- DATA LISTING:
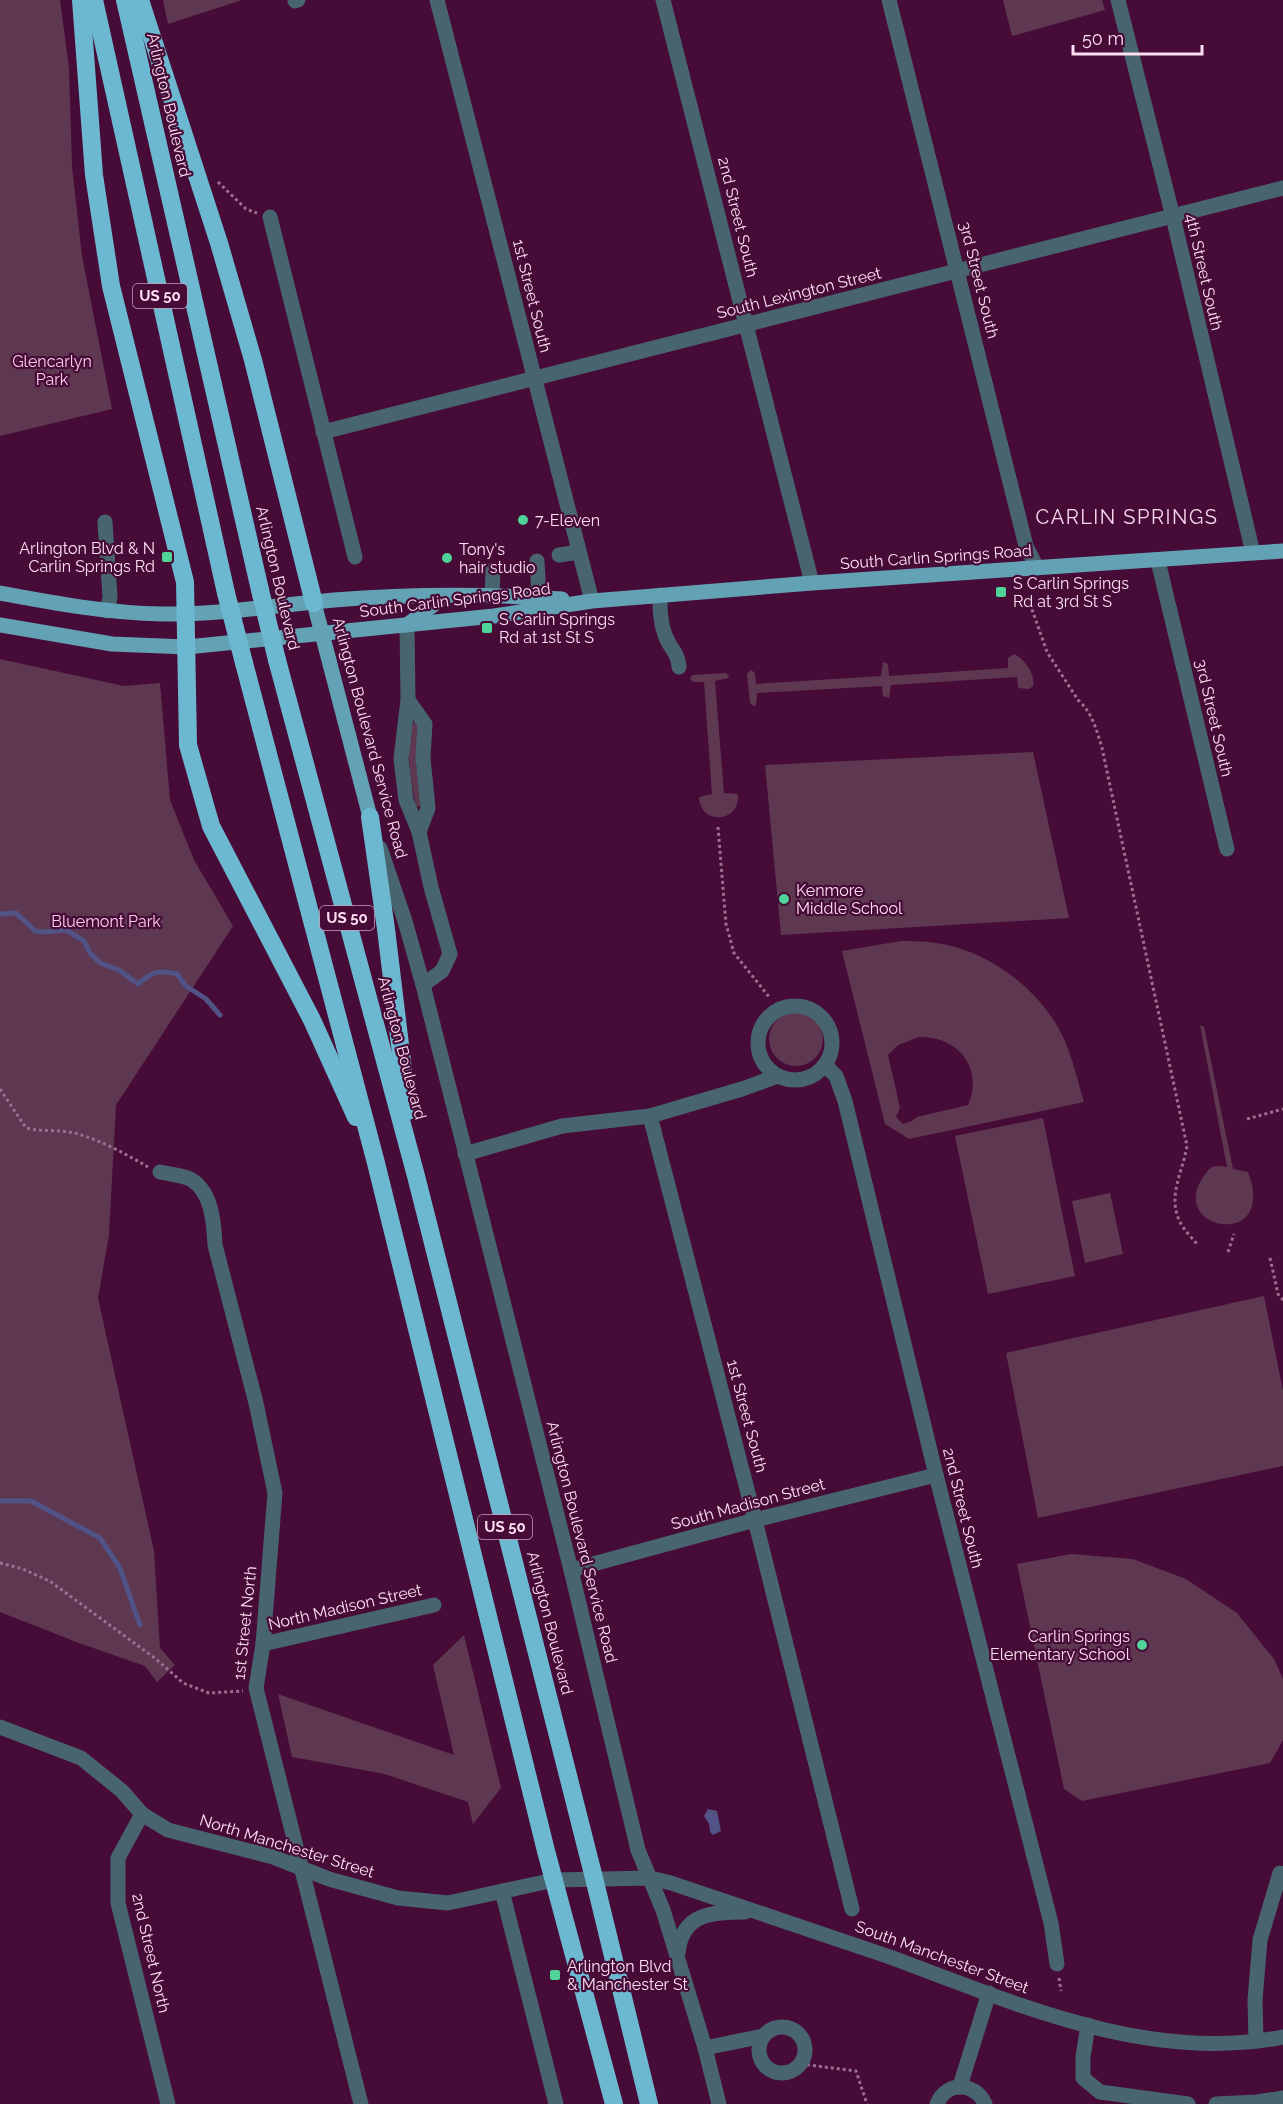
<svg xmlns="http://www.w3.org/2000/svg" width="1283" height="2104" font-family="Raleway,sans-serif">
<style>
.green{fill:#5e3851;fill-rule:evenodd}
.water{fill:#515386}
.lines{fill:none;stroke-linecap:round;stroke-linejoin:round}
.stream{stroke:#515386;stroke-width:5}
.path{stroke:#9c6f8f;stroke-width:3;stroke-dasharray:3 3;stroke-linecap:butt}
.minor{stroke:#48656f;stroke-width:15}
.major{stroke:#63a1b5;stroke-width:15}
.highway{stroke:#6db8d1;stroke-width:18}
.highway-bridge{stroke:#6db8d1;stroke-width:18}
.poi-dot{fill:#4fd399;stroke:#460b37;stroke-width:2}
.labels{text-anchor:middle;dominant-baseline:central;stroke-width:4.5;stroke-linejoin:round;paint-order:stroke}
.shield{fill:#460b37;stroke:#c7a0ba;stroke-width:1.5}
.shield-label{font-size:15px;font-weight:bold;fill:#fee0f2}
.street-label{font-size:16px;fill:#fee0f2;stroke:#460b37}
.park-label{font-size:16px;fill:#fecdeb;stroke:#460b37}
.poi-label{font-size:16px;fill:#fee0f2;stroke:#460b37;text-anchor:start}
.quarter-label{font-size:20px;letter-spacing:1.5px;fill:#f7d9ec;stroke:#460b37}
</style>
<rect width="100%" height="100%" fill="#460b37"/>
<!-- green -->
<g class="green">
<path d="M0 0H60L69 68 72 166 82 256 112 409 0 436Z"/>
<path d="M163 0H242L168 24Z"/>
<path d="M1003 0H1102L1105 10 1012 36Z"/>
<path d="M1014 654C1024 658 1036 675 1033 686L1029 689 1018 688 1017 677 891 685 889 698 883 696 882 686 757 693 756 705 754 706 750 703 747 674 751 670 755 673 756 684 881 676 883 662 888 664 889 676 1008 668V658Z"/>
<path d="M0 659 124 686 160 683 170 800 194 860 233 926 116 1105 109 1235 98 1298 154 1551 160 1648 175 1665 157 1682 145 1666 79 1643 0 1612Z"/>
<path d="M726 673 729 676 728 678 715 681 724 793 738 794C741 823 700 826 699 797L712 794 704 682H693L690 679 692 675Z"/>
<path d="M414 722 418 724 416 765 422 804 418 807 416 806C411 783 404 743 414 722Z"/>
<path d="M1033 752 1069 918 781 935 765 765Z"/>
<path d="M901 941C910 941 920 941 929 942 980 947 1030 981 1056 1024 1071 1048 1076 1076 1084 1102L909 1139 885 1124 842 951ZM919 1037C958 1036 984 1068 968 1105L917 1117 912 1121 903 1124 896 1117 900 1108 888 1055 898 1045Z"/>
<circle cx="796" cy="1039" r="27"/>
<path d="M1200 1025 1204 1027 1233 1169 1248 1172C1278 1250 1169 1231 1202 1179 1211 1165 1212 1165 1227 1167Z"/>
<path d="M1043 1118 1075 1276 988 1294 955 1136Z"/>
<path d="M1110 1193 1123 1254 1085 1263 1072 1201Z"/>
<path d="M1264 1296 1283 1391V1466L1038 1518 1006 1353Z"/>
<path d="M1071 1554 1133 1559 1186 1579 1237 1613 1274 1659 1283 1679V1740L1270 1763 1082 1801 1064 1789 1017 1564Z"/>
<path d="M464 1635 501 1788 473 1824 468 1802 385 1774 292 1757 278 1694 454 1755 433 1665Z"/>
</g>
<!-- water -->
<path class="water" d="M708 1809 717 1811 721 1831 713 1835 710 1832 709 1824 704 1816Z"/>
<g class="lines">
<!-- stream -->
<g class="stream">
<path d="M0 914 16 913 35 931 45 932 66 930 84 941 90 953 100 963 119 970 138 984C153 971 158 970 177 974L186 986 206 999 220 1015"/>
<path d="M0 1501H31L100 1538 120 1568 140 1625"/>
</g>
<!-- path -->
<g class="path">
<path d="M218 182 246 209 257 213"/>
<path d="M1028 598 1047 652 1078 700C1092 712 1097 731 1102 748L1187 1146C1183 1171 1167 1196 1180 1222 1184 1230 1192 1238 1198 1245"/>
<path d="M718 827 726 924 734 953 770 998"/>
<path d="M0 1089 26 1128C43 1132 61 1129 78 1134 102 1141 126 1154 148 1167"/>
<path d="M1247 1119 1283 1109"/>
<path d="M1228 1252 1234 1234"/>
<path d="M1270 1258 1278 1294 1283 1300"/>
<path d="M0 1563 23 1569 51 1582 156 1659 183 1683 209 1693 243 1691"/>
<path d="M1059 1978 1061 1991"/>
<path d="M801 2064 856 2071 867 2104"/>
</g>
<!-- minor -->
<g class="minor">
<path d="M437 0 592 601"/>
<path d="M663 0 812 583"/>
<path d="M889 0 1026 546 1037 568"/>
<path d="M1118 0 1173 217 1253 553"/>
<path d="M295 1 298 0"/>
<path d="M270 217 355 557"/>
<path d="M323 432 1283 188"/>
<path d="M105 522 110 597 107 611"/>
<path d="M559 555 579 552"/>
<path d="M537 561 539 597"/>
<path d="M1158 561 1227 849"/>
<path d="M660 595C660 609 660 622 665 635 670 649 678 652 679 667"/>
<path d="M492 596 493 570"/>
<path d="M407 625 408 700 401 759 406 800 419 832 431 887 450 954 442 971 423 985"/>
<path d="M408 700 425 724 423 758 428 808 419 832"/>
<path d="M380 848 405 921 423 985 571 1570 638 1850 663 1910 705 2048 719 2104"/>
<circle cx="795" cy="1043" r="37"/>
<path d="M825 1065 836 1076 845 1101 936 1475 1051 1923 1057 1964"/>
<path d="M650 1116 742 1089 778 1076"/>
<path d="M465 1154 562 1126 650 1116 755 1520 852 1909"/>
<path d="M160 1172C169 1174 180 1175 188 1178 212 1189 214 1223 215 1245L256 1403 275 1493 263 1644 256 1688 361 2104"/>
<path d="M571 1570 755 1520 936 1475"/>
<path d="M263 1644 434 1605"/>
<path d="M0 1727 81 1758 122 1791 142 1814 168 1830 273 1857 329 1879 398 1898 448 1903 554 1880 650 1878 671 1883C743 1907 815 1931 887 1956 1013 2002 1146 2064 1283 2037"/>
<path d="M142 1814 118 1858V1903L168 2104"/>
<path d="M502 1891 556 2104"/>
<path d="M678 1953C682 1913 712 1912 745 1912"/>
<path d="M1088 2025 1083 2057V2078L1100 2092 1188 2104"/>
<circle cx="782" cy="2050" r="23"/>
<path d="M1256 2041 1255 2000 1260 1940 1280 1873"/>
<path d="M705 2048 763 2036"/>
<path d="M960 2086 989 1993"/>
<path d="M937 2104C946 2081 976 2082 985 2104"/>
<path d="M1216 2104 1257 2102 1283 2098"/>
</g>
<!-- major -->
<g class="major">
<path d="M0 593C54 603 107 613 162 614 220 615 277 605 334 600 410 594 487 594 562 599"/>
<path d="M314 603 370 817"/>
<path d="M0 625 112 644 187 647 494 616 592 601 812 583 1283 551"/>
<path d="M407 625 445 596"/>
</g>
<!-- highway -->
<g class="highway">
<path d="M81 0 94 175 111 286 185 582 188 745 211 826 312 1020 356 1117"/>
<path d="M94 0 226 593"/>
<path d="M125 0 260 590"/>
<path d="M140 0 219 243 253 360 314 603"/>
<path d="M277 660 416 1176 594 1878 649 2104"/>
<path d="M244 663 376 1163 546 1851 614 2104"/>
<path d="M370 817 386 929 408 1111"/>
</g>
<!-- highway-bridge -->
<g class="highway-bridge">
<path d="M260 590 277 660"/>
<path d="M226 593 244 663"/>
</g>
</g>
<!-- markers -->
<g class="poi-dot">
<circle cx="523" cy="520" r="6"/>
<rect x="161" y="551" width="12" height="12" rx="3"/>
<circle cx="447" cy="558" r="6"/>
<rect x="995" y="586" width="12" height="12" rx="3"/>
<rect x="481" y="622" width="12" height="12" rx="3"/>
<circle cx="784" cy="899" r="6"/>
<circle cx="1142" cy="1645" r="6"/>
<rect x="549" y="1969" width="12" height="12" rx="3"/>
</g>
<g class="labels">
<!-- shield labels -->
<g class="shield">
<rect x="133" y="284" width="54" height="24" rx="4.5"/>
<rect x="320" y="906" width="54" height="24" rx="4.5"/>
<rect x="478" y="1515" width="54" height="24" rx="4.5"/>
</g>
<g class="shield-label">
<text x="160" y="296">US 50</text>
<text x="347" y="918">US 50</text>
<text x="505" y="1527">US 50</text>
</g>
<!-- street labels -->
<g class="street-label">
<text transform="translate(169 105) rotate(77)">Arlington Boulevard</text>
<text transform="translate(738 217) rotate(76)">2nd Street South</text>
<text transform="translate(1204 272) rotate(77)">4th Street South</text>
<text transform="translate(979 280) rotate(76)">3rd Street South</text>
<text transform="translate(799 293) rotate(-14)">South Lexington Street</text>
<text transform="translate(532 296) rotate(76)">1st Street South</text>
<text transform="translate(936 557) rotate(-4)">South Carlin Springs Road</text>
<text transform="translate(278 578) rotate(77)">Arlington Boulevard</text>
<text transform="translate(455 600) rotate(-7)">South Carlin Springs Road</text>
<text transform="translate(1214 718) rotate(77)">3rd Street South</text>
<text transform="translate(370 738) rotate(75)">Arlington Boulevard Service Road</text>
<text transform="translate(402 1048) rotate(75)">Arlington Boulevard</text>
<text transform="translate(747 1416) rotate(75)">1st Street South</text>
<text transform="translate(748 1504) rotate(-15)">South Madison Street</text>
<text transform="translate(963 1508) rotate(76)">2nd Street South</text>
<text transform="translate(582 1542) rotate(76)">Arlington Boulevard Service Road</text>
<text transform="translate(345 1607) rotate(-13)">North Madison Street</text>
<text transform="translate(245 1623) rotate(-84)">1st Street North</text>
<text transform="translate(550 1623) rotate(76)">Arlington Boulevard</text>
<text transform="translate(287 1846) rotate(17)">North Manchester Street</text>
<text transform="translate(151 1953) rotate(77)">2nd Street North</text>
<text transform="translate(942 1957) rotate(20)">South Manchester Street</text>
</g>
<!-- park labels -->
<g class="park-label">
<text x="52" y="361">Glencarlyn<tspan x="52" dy="18">Park</tspan></text>
<text x="106" y="921">Bluemont Park</text>
</g>
<!-- poi labels -->
<g class="poi-label">
<text x="535" y="520">7-Eleven</text>
<text x="155" y="548" text-anchor="end">Arlington Blvd &amp; N<tspan x="155" dy="18">Carlin Springs Rd</tspan></text>
<text x="459" y="549">Tony's<tspan x="459" dy="18">hair studio</tspan></text>
<text x="1013" y="583">S Carlin Springs<tspan x="1013" dy="18">Rd at 3rd St S</tspan></text>
<text x="499" y="619">S Carlin Springs<tspan x="499" dy="18">Rd at 1st St S</tspan></text>
<text x="796" y="890">Kenmore<tspan x="796" dy="18">Middle School</tspan></text>
<text x="1130" y="1636" text-anchor="end">Carlin Springs<tspan x="1130" dy="18">Elementary School</tspan></text>
<text x="567" y="1966">Arlington Blvd<tspan x="567" dy="18">&amp; Manchester St</tspan></text>
</g>
<!-- quarter labels -->
<g class="quarter-label">
<text x="1127" y="517">CARLIN SPRINGS</text>
</g>
</g>
<!-- scale -->
<path d="M1073 45v9h129v-9" fill="none" stroke="#fee0f2" stroke-width="3"/>
<text x="1082" y="45" font-size="18" fill="#fee0f2" stroke="#460b37" stroke-width="4.5" paint-order="stroke">50 m</text>
</svg>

- TASK STATEMENT:
Using the entries above, give back exactly the line containing "1809 717 1811", the line containing "1563 23 1569", and every line between them, and nothing else.

- EXERCISE RESULT:
<path class="water" d="M708 1809 717 1811 721 1831 713 1835 710 1832 709 1824 704 1816Z"/>
<g class="lines">
<!-- stream -->
<g class="stream">
<path d="M0 914 16 913 35 931 45 932 66 930 84 941 90 953 100 963 119 970 138 984C153 971 158 970 177 974L186 986 206 999 220 1015"/>
<path d="M0 1501H31L100 1538 120 1568 140 1625"/>
</g>
<!-- path -->
<g class="path">
<path d="M218 182 246 209 257 213"/>
<path d="M1028 598 1047 652 1078 700C1092 712 1097 731 1102 748L1187 1146C1183 1171 1167 1196 1180 1222 1184 1230 1192 1238 1198 1245"/>
<path d="M718 827 726 924 734 953 770 998"/>
<path d="M0 1089 26 1128C43 1132 61 1129 78 1134 102 1141 126 1154 148 1167"/>
<path d="M1247 1119 1283 1109"/>
<path d="M1228 1252 1234 1234"/>
<path d="M1270 1258 1278 1294 1283 1300"/>
<path d="M0 1563 23 1569 51 1582 156 1659 183 1683 209 1693 243 1691"/>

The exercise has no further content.